Parents want to give their children the best chance to succeed in life. They may treat a newborn with the utmost care when they first come home from the hospital. Unfortunately, the daily grind of providing for a family can often detract from someone’s focus on long-term safety and development.
For example, most parents know that car crashes are a leading cause of injury and fatalities among children of all ages, including infants. However, recognizing that there is a safety concern doesn’t mean you can magically avoid all car travel with them. You simply need to take steps to keep them safer.
If you learn about the leading cause of underage car crash fatalities, you will be in a better position to protect your children whenever you go for a drive.
No restraints or improper restraints are the biggest safety concern
Some parents don’t check with their children to make sure they buckle up before putting the vehicle in motion. Others don’t want to fight with their kindergartner about using a booster seat every single time they drive to the bank or post office. While it may be faster and less stressful for you to just load the kids up in the car, if you don’t put them in the booster seat or other appropriate restraints, they are at a significantly elevated risk of dying or suffering severe injuries if you get into a crash.
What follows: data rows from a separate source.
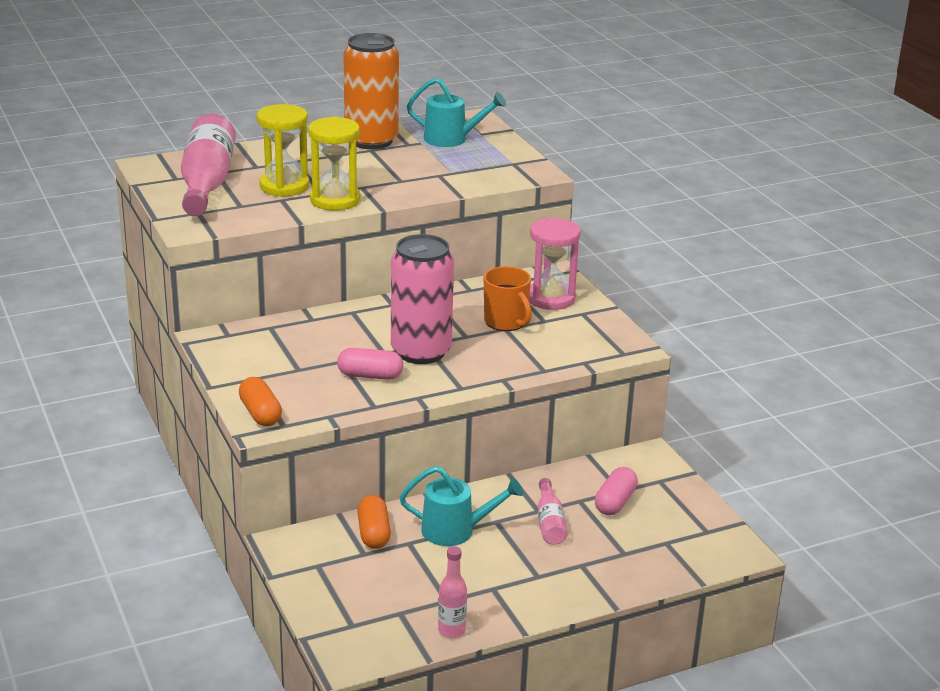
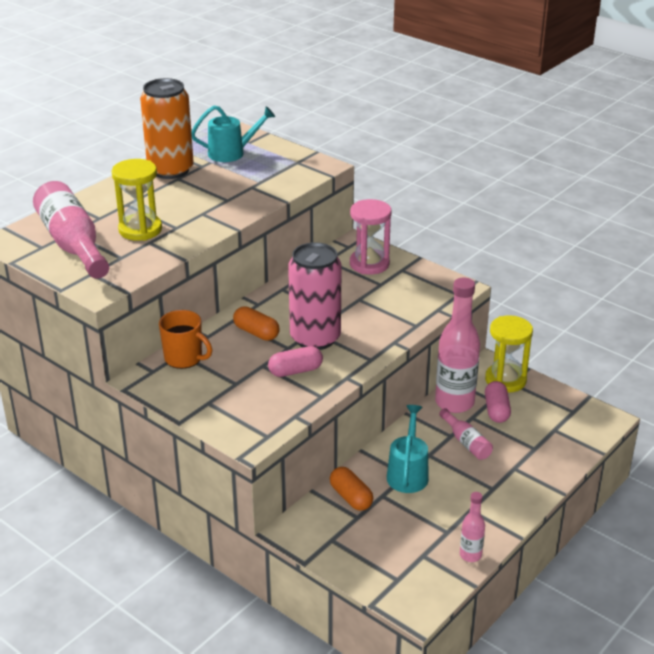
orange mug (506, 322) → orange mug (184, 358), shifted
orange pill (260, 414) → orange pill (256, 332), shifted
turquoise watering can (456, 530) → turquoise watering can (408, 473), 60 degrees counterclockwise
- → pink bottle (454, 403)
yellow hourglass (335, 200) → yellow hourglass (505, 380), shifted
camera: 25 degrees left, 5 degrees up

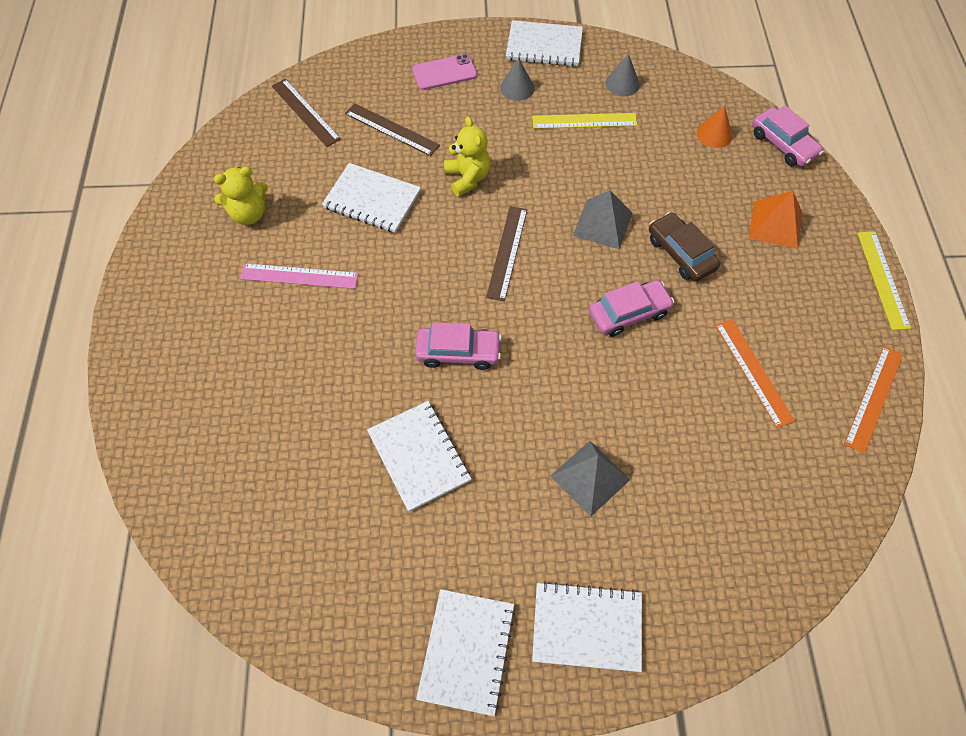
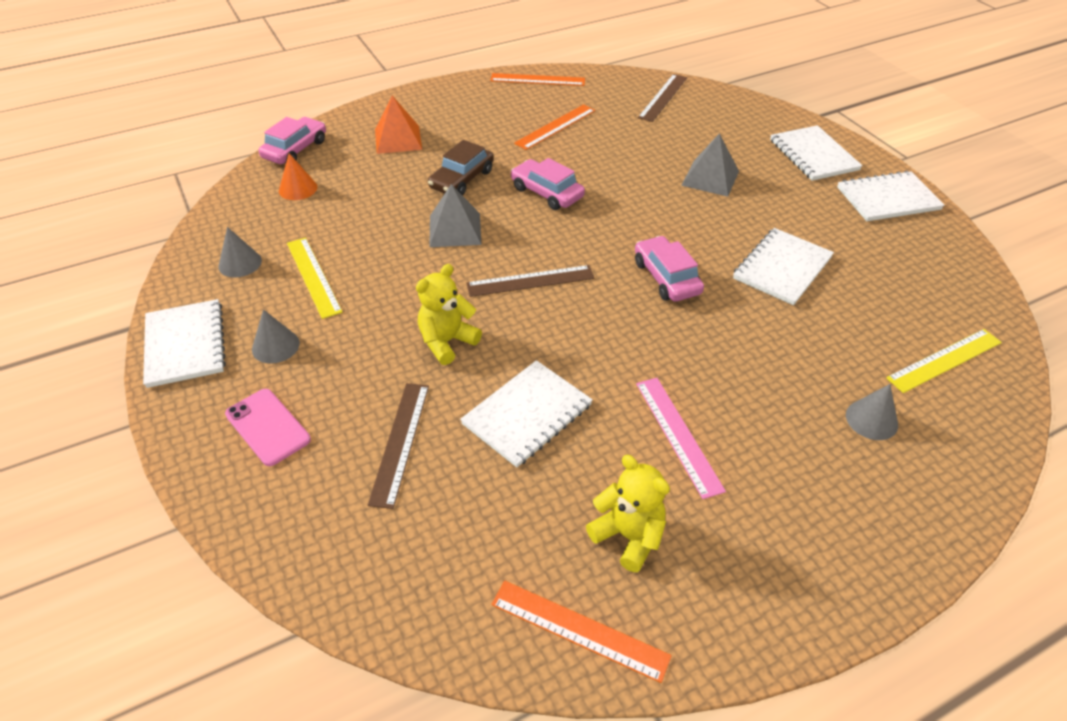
snow-white notepad (372, 199) → snow-white notepad (527, 414), 45 degrees clockwise
- → orange ruler (579, 629)
dark brown ruler (305, 112) → dark brown ruler (663, 97), shifted
- → gray cone (871, 420)
yellow ruler (882, 279) → yellow ruler (944, 360), shifted
camera: 115 degrees left, 15 degrees down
A study involving data collected by the National Highway Traffic Safety Administration between 2010 and 2014 shows a consistent issue with restraints. Roughly 43% of the children who died in crashes during those years were not wearing property restraints at the time of the crash. It is important for parents to recognize that their own skill at the wheel does nothing to protect their family from the bad decisions made by other drivers.
You can’t control your crash risk, but you can control your child’s safety. Even though you cannot prevent someone else from driving while drunk or texting at the wheel and then causing a crash, you can protect your children from the worst possible outcomes of a crash by insisting on age and size-appropriate restraints even for the shortest of trips in your vehicle. Learning about what puts your children at risk in the event of a motor vehicle collision could help you keep them safer.